» **Activity**
Give again only the lines from the line that holds "right ankle: (626, 587, 2)" to the end of the data, inclusive, omitting all pictures.

Entries shown Start Marker

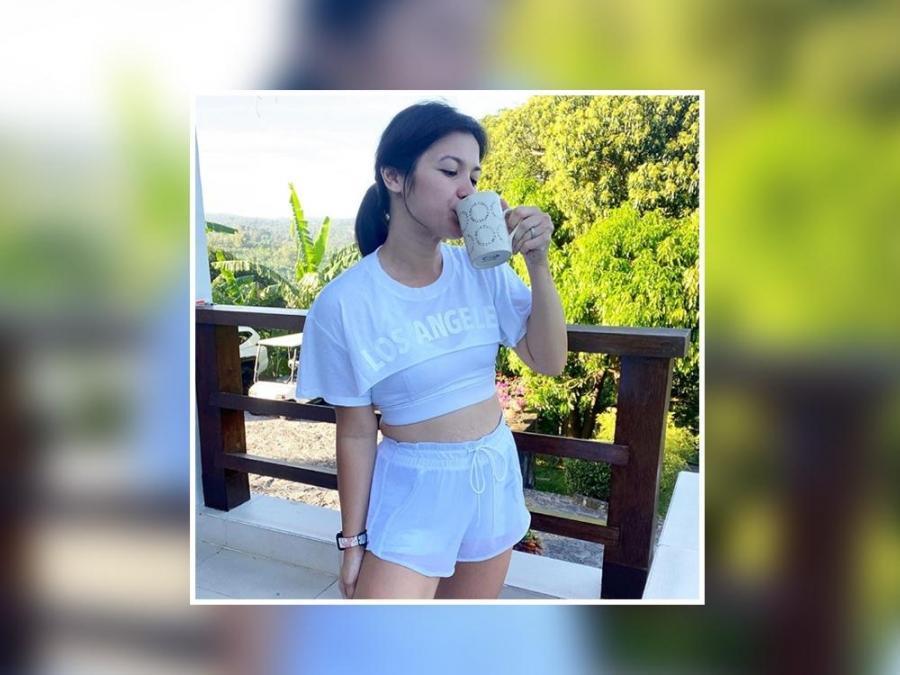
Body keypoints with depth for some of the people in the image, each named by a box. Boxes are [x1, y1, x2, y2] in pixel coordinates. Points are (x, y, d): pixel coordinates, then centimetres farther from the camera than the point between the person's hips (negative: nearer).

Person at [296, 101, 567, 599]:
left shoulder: (483, 269, -8)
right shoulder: (345, 303, -17)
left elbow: (549, 362, -6)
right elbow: (356, 433, -10)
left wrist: (538, 264, -18)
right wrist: (353, 539, -1)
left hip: (496, 475, 4)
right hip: (413, 490, -3)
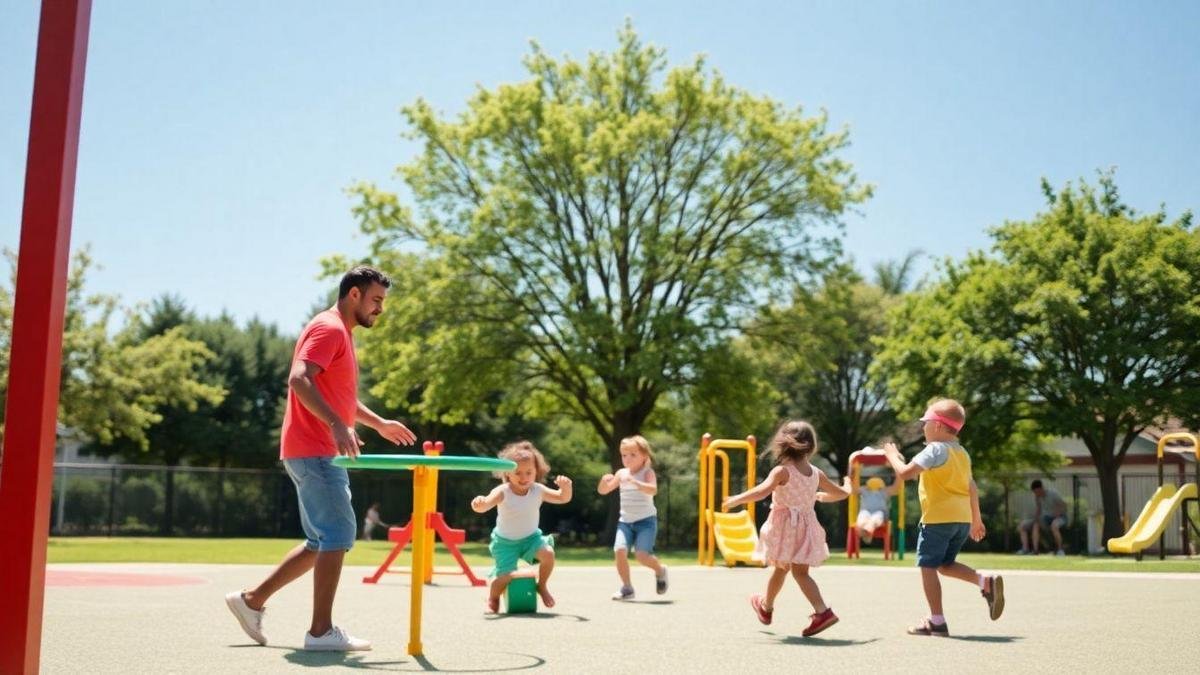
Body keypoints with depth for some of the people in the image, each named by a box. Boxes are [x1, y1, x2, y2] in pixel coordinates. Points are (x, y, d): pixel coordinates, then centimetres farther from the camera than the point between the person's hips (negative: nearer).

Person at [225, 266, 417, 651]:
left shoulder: (341, 333, 21)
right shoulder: (329, 328, -11)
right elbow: (299, 379, -26)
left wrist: (378, 423, 27)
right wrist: (337, 424, -36)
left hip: (319, 454, 10)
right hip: (314, 452, -10)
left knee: (322, 541, 13)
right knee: (338, 535, -9)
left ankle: (252, 600, 20)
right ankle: (321, 631, -4)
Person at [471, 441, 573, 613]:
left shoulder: (538, 490, -11)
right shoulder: (502, 492, -22)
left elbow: (562, 498, -7)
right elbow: (485, 505, -37)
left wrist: (566, 487, -30)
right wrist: (479, 503, -61)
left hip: (530, 537, 2)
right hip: (505, 541, -2)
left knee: (548, 553, -25)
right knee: (504, 577, -11)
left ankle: (542, 586, 5)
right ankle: (493, 599, 27)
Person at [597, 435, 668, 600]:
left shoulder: (648, 472, -7)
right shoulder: (621, 473, 6)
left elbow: (653, 490, -26)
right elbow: (602, 491, 7)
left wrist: (634, 482, -38)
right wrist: (604, 480, -15)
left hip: (646, 520, -4)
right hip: (625, 521, 4)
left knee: (642, 555, -18)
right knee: (619, 550, -17)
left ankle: (660, 570, 16)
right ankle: (626, 587, 2)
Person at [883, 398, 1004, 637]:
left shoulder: (935, 449, -10)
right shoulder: (962, 453, 17)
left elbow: (905, 473, -18)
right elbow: (972, 488, 20)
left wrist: (893, 456, 0)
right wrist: (977, 520, 26)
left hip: (938, 518, -9)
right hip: (962, 519, 9)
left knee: (928, 567, -2)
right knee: (945, 565, 19)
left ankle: (937, 621, -2)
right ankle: (986, 582, -1)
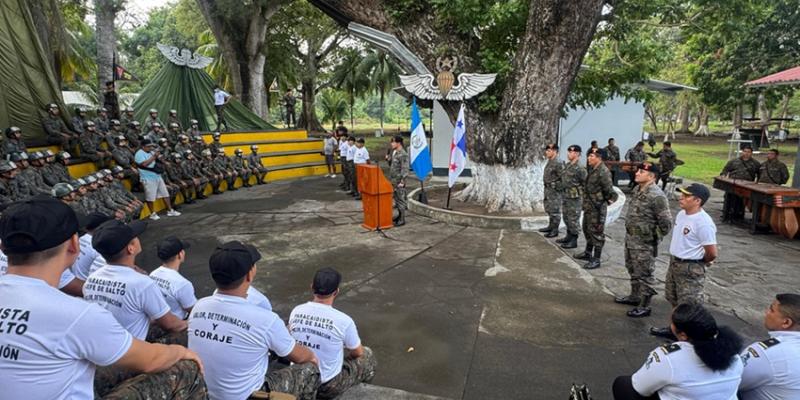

Entries shown End Marker

» **Solution to this task**
right ankle: (626, 587, 2)
Person at [883, 398, 1004, 637]:
left shoulder: (935, 449, -10)
right shoulder: (962, 453, 17)
left elbow: (905, 473, -18)
right elbow: (972, 488, 20)
left wrist: (893, 456, 0)
right wrist: (977, 520, 26)
left hip: (938, 518, -9)
right hip: (962, 519, 9)
left knee: (928, 567, -2)
right knee: (945, 565, 19)
left ankle: (937, 621, -2)
right ankle: (986, 582, -1)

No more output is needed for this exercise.